The other thing that makes Kierkegaard relevant is his way of writing philosophy. The Good Place very rarely tells you what to think. It brings up a lot of concepts from moral philosophy, but I really don’t think we’re meant to take any of them as The Answer. Rather, we’re supposed to weigh them against each other, and find some parts more convincing than others. Whatever sort of moral teaching you get from the show is going to come from the grappling with of all these different contradictory viewpoints…. And this was also Kierkegaard’s signature move. He didn’t release most of his books under the name Kierkegaard: instead they were written by Johannes this Silencio, or Simplicus Simplicius, or some other colorful pseudonym. You’re supposed be convinced by them only up to a point, but also to find them lacking: there are big glaring holes in all of Kierkegaard’s philosophical systems (or at least Kierkegaard thought so). This leads to frustration, which leads you on to the next book, and the next, until eventually — disgusted with all philosophical systems — you take your own leap into faith, arriving at something kind of like an existentially considered religious orthodoxy.

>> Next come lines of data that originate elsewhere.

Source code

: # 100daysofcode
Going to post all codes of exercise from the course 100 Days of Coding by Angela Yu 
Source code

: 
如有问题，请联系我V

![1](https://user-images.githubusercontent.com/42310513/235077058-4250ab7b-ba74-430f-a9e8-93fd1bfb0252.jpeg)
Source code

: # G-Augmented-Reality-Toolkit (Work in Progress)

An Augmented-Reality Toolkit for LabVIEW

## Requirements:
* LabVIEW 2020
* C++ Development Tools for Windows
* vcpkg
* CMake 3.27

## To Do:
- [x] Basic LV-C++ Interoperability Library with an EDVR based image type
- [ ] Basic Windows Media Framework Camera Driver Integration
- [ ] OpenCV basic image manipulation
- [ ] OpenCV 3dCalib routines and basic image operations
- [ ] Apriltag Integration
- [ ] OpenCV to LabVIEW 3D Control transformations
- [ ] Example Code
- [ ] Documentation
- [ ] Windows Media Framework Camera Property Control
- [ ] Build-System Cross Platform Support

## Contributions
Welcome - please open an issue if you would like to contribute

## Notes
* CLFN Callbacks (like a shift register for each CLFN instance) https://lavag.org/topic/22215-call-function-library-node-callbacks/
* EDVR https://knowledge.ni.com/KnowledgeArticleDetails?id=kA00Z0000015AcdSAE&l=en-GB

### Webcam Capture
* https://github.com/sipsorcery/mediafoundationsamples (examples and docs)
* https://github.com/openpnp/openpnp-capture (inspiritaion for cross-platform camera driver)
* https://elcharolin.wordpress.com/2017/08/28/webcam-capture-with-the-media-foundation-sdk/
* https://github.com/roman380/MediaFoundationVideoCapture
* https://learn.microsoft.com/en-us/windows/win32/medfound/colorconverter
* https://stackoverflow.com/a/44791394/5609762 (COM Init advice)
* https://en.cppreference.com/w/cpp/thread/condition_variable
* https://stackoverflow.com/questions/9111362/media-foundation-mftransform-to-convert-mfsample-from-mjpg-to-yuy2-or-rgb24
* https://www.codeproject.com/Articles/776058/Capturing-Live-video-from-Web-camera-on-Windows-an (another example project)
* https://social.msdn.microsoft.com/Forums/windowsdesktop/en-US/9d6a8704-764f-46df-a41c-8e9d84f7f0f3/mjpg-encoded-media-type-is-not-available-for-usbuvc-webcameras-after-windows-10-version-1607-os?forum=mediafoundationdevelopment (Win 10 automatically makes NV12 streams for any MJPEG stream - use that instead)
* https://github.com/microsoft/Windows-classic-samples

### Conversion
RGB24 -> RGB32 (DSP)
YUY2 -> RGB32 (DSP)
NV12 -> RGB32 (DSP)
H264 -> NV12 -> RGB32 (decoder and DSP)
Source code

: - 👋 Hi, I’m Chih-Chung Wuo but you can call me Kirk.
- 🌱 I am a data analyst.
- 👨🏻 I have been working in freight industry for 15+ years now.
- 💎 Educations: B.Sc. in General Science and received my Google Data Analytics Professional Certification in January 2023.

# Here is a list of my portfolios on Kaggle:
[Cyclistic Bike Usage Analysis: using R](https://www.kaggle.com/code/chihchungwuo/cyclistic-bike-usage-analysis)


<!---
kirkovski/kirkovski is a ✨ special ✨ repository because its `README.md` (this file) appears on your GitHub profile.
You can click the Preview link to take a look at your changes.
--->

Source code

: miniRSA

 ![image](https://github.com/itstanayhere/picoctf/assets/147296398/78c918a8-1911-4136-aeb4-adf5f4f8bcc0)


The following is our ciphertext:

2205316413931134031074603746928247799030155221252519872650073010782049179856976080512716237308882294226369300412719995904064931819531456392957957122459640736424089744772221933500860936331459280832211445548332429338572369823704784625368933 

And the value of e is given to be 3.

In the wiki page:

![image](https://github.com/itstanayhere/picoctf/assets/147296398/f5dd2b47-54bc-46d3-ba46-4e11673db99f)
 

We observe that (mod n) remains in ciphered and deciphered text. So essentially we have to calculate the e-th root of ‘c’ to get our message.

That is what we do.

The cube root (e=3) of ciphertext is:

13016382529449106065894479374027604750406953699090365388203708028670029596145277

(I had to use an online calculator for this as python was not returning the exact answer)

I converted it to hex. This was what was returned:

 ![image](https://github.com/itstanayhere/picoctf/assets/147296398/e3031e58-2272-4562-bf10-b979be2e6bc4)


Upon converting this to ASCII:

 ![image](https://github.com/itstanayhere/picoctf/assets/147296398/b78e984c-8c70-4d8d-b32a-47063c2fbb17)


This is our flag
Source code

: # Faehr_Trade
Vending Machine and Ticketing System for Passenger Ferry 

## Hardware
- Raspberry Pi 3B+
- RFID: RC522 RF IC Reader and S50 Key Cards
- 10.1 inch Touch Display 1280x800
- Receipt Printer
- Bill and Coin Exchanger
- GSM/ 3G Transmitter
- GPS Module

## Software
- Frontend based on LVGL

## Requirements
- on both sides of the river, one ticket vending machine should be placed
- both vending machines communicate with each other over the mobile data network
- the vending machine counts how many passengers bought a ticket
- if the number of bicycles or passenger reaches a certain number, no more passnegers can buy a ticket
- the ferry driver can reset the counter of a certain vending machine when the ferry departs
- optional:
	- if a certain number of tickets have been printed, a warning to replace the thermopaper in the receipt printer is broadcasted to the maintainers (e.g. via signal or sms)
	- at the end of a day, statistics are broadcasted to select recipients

This is also super-relevant to tonight’s The Good Place! In Michael’s roast, it’s the self-conscious mistakes that he makes that lead Eleanor to his secret plan. Of course, his reason for not speaking clearly is a little different from Kierkegaard’s, but it’s the same basic idea.
• Ted Danson is so consistently next-level on this show. The central set-piece of this episode is his comedy roast of the humans, which is notable for not actually containing any jokes. And yet I giggled straight through it, even though, thanks to the flashbacks, they ended up playing it for us twice.
• I’m just slightly worried that Showalter et. al. are forgetting how to write for Tahani. The running gag about her name-dropping celebrities hasn’t lost its charm yet (partially because the writers have managed to make them increasingly ridiculous — tonight’s Pippa Middleton and Russel Crowe gags were particular standouts — and partially because Jameela Jamil has been killing the delivery). But I felt like there was more going on with her character in the first season… perhaps Tahani, more than any of the other characters, worked better back when she thought of herself as good?
• Upon further reflection, though, Tahani’s “ten-stone griddle chip” line was also pretty choice.
Philosophers Mentioned: What’s-his-name. The dude! The super depressing religious guy, the real buzzkill whose name I can never remember. Keebler’s? Karr… Kyra… Sedgewick?
Jacksonville References: The Jacksonville Jaguars, and how all they need is a defense and an offense and some rule changes.